<<<<

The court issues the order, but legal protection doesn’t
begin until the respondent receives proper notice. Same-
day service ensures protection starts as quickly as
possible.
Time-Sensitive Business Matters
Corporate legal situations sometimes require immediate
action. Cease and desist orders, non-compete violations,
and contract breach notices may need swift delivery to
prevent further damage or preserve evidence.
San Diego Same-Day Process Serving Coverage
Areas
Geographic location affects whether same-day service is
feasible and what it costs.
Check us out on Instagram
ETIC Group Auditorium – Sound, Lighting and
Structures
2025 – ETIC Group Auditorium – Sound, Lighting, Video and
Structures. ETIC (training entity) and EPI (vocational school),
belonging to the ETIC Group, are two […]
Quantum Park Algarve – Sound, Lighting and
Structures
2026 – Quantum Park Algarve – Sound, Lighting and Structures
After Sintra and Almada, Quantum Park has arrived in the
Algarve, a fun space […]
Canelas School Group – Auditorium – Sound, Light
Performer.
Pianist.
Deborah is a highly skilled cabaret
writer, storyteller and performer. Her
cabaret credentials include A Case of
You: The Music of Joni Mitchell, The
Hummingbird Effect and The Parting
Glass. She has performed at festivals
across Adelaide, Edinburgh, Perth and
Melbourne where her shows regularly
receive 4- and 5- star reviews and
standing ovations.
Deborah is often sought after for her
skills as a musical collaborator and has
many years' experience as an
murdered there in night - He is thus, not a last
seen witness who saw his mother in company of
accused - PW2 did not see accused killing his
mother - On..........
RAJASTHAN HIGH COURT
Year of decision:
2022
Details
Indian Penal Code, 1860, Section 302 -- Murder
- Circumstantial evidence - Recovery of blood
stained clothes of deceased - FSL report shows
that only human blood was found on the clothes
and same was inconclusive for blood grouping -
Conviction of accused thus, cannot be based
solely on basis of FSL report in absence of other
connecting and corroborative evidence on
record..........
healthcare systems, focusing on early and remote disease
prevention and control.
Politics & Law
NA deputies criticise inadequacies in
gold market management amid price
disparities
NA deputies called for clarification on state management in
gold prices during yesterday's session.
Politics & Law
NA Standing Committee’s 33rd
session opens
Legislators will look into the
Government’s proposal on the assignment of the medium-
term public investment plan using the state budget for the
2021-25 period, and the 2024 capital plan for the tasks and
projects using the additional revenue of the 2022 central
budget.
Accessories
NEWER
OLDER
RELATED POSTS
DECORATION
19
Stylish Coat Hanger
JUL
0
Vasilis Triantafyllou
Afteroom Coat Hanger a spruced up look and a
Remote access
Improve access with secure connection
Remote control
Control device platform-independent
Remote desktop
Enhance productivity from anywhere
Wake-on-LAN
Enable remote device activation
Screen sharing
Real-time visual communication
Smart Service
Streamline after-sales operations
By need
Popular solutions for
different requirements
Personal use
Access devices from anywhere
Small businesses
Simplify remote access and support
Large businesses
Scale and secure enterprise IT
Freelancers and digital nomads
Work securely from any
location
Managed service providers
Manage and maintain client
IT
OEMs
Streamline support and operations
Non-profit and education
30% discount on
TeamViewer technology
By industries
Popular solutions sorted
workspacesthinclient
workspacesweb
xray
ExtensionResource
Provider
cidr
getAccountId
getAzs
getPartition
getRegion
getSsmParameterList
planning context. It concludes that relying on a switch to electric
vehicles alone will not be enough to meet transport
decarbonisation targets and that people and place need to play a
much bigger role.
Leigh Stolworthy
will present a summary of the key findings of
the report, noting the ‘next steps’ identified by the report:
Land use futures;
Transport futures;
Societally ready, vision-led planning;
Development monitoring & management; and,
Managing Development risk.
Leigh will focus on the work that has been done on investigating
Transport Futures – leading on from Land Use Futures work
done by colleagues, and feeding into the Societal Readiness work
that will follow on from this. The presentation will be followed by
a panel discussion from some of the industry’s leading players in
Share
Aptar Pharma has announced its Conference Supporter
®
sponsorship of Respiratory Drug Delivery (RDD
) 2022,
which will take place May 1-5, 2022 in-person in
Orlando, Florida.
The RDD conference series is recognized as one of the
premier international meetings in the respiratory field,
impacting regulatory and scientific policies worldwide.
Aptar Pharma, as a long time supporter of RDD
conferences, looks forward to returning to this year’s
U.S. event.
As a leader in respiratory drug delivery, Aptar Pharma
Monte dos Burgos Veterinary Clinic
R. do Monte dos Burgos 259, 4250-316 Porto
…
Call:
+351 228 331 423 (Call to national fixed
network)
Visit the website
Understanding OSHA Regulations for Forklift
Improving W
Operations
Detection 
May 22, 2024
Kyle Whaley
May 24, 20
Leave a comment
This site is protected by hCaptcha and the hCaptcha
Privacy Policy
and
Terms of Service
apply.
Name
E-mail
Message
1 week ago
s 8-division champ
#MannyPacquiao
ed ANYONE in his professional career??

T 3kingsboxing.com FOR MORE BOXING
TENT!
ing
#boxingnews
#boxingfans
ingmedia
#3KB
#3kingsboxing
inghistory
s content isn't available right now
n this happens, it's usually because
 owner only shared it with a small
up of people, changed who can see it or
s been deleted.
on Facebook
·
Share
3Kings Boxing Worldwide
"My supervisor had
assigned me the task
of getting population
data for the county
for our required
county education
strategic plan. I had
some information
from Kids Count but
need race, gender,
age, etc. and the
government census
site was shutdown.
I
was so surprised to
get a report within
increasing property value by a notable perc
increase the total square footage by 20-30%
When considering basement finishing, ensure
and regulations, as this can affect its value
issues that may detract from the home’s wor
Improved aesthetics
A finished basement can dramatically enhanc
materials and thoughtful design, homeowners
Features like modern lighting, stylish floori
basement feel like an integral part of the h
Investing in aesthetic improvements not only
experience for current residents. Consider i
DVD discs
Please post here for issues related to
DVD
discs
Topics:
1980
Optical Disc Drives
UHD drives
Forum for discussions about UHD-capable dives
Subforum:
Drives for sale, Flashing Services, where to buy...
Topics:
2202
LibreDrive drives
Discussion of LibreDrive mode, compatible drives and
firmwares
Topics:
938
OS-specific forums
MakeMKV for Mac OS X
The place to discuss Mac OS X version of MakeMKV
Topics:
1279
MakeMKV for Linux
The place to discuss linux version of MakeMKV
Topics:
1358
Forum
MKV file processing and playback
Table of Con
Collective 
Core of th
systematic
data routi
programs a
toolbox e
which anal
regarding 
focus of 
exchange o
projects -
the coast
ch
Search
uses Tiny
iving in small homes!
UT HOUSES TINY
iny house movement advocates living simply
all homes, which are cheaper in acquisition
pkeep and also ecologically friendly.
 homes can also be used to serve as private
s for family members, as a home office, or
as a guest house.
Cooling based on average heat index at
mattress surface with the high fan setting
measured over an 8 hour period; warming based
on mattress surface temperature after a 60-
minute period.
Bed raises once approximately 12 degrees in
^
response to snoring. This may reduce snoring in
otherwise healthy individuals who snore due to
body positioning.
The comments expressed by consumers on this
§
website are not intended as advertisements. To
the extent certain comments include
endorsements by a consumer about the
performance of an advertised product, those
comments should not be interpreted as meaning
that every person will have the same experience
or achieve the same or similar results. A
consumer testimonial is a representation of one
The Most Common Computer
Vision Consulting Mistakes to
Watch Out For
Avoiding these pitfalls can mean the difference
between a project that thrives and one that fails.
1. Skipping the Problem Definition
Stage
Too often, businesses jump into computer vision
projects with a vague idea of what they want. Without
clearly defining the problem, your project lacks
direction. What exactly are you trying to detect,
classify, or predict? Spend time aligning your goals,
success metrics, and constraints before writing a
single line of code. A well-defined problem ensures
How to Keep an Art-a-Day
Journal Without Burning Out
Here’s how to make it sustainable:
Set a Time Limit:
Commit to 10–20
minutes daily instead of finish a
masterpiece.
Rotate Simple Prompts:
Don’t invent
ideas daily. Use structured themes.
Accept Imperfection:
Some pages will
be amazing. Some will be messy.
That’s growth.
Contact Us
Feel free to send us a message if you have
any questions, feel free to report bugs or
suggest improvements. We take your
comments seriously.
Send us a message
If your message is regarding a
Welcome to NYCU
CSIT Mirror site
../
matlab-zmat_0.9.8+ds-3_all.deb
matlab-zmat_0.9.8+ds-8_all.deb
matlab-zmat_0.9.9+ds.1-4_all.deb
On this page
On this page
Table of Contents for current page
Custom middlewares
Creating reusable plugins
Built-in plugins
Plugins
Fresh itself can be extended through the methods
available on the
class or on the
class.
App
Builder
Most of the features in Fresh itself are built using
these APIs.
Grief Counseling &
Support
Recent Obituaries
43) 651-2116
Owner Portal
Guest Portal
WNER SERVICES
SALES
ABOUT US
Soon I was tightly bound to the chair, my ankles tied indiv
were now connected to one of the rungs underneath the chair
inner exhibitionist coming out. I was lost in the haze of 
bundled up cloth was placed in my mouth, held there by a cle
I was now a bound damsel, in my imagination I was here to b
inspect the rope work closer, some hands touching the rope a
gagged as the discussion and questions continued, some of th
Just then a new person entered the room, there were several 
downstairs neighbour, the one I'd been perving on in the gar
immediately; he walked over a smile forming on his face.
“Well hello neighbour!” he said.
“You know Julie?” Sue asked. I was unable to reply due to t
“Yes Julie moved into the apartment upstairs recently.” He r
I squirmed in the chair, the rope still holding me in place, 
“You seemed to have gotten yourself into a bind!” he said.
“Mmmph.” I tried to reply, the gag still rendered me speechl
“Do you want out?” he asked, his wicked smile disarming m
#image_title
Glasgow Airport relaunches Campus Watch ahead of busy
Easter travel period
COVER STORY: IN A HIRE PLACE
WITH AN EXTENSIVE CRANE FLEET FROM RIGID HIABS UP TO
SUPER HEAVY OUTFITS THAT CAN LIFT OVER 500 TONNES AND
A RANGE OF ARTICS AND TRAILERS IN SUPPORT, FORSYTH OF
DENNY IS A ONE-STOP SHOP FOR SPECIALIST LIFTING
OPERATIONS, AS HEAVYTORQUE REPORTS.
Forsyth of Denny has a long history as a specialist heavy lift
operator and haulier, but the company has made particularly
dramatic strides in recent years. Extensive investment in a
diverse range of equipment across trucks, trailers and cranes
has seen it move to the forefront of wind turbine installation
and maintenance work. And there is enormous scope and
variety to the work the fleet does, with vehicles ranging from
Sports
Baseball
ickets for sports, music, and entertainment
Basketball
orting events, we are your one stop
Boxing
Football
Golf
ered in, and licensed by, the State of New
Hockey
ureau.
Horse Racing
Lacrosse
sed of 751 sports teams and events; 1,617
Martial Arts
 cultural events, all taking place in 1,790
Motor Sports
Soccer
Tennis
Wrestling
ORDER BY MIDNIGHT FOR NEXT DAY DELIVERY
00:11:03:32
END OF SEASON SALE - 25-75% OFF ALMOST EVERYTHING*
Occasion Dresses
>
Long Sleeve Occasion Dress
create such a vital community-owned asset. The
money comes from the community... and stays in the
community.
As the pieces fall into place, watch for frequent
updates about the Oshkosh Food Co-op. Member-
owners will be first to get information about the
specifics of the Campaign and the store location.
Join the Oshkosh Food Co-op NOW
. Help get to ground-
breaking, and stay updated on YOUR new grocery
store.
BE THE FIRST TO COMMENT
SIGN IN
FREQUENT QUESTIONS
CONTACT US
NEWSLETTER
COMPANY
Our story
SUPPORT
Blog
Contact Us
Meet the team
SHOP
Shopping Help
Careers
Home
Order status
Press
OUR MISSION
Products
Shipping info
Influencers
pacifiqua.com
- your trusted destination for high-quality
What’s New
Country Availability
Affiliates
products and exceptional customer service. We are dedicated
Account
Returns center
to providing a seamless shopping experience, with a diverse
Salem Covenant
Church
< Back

>>>>

Copy out the lines from the first one up to and including the line that contains "2026 – Quantum", keeping every word and line break unchanged.

## RESULT OF THIS TASK:
The court issues the order, but legal protection doesn’t
begin until the respondent receives proper notice. Same-
day service ensures protection starts as quickly as
possible.
Time-Sensitive Business Matters
Corporate legal situations sometimes require immediate
action. Cease and desist orders, non-compete violations,
and contract breach notices may need swift delivery to
prevent further damage or preserve evidence.
San Diego Same-Day Process Serving Coverage
Areas
Geographic location affects whether same-day service is
feasible and what it costs.
Check us out on Instagram
ETIC Group Auditorium – Sound, Lighting and
Structures
2025 – ETIC Group Auditorium – Sound, Lighting, Video and
Structures. ETIC (training entity) and EPI (vocational school),
belonging to the ETIC Group, are two […]
Quantum Park Algarve – Sound, Lighting and
Structures
2026 – Quantum Park Algarve – Sound, Lighting and Structures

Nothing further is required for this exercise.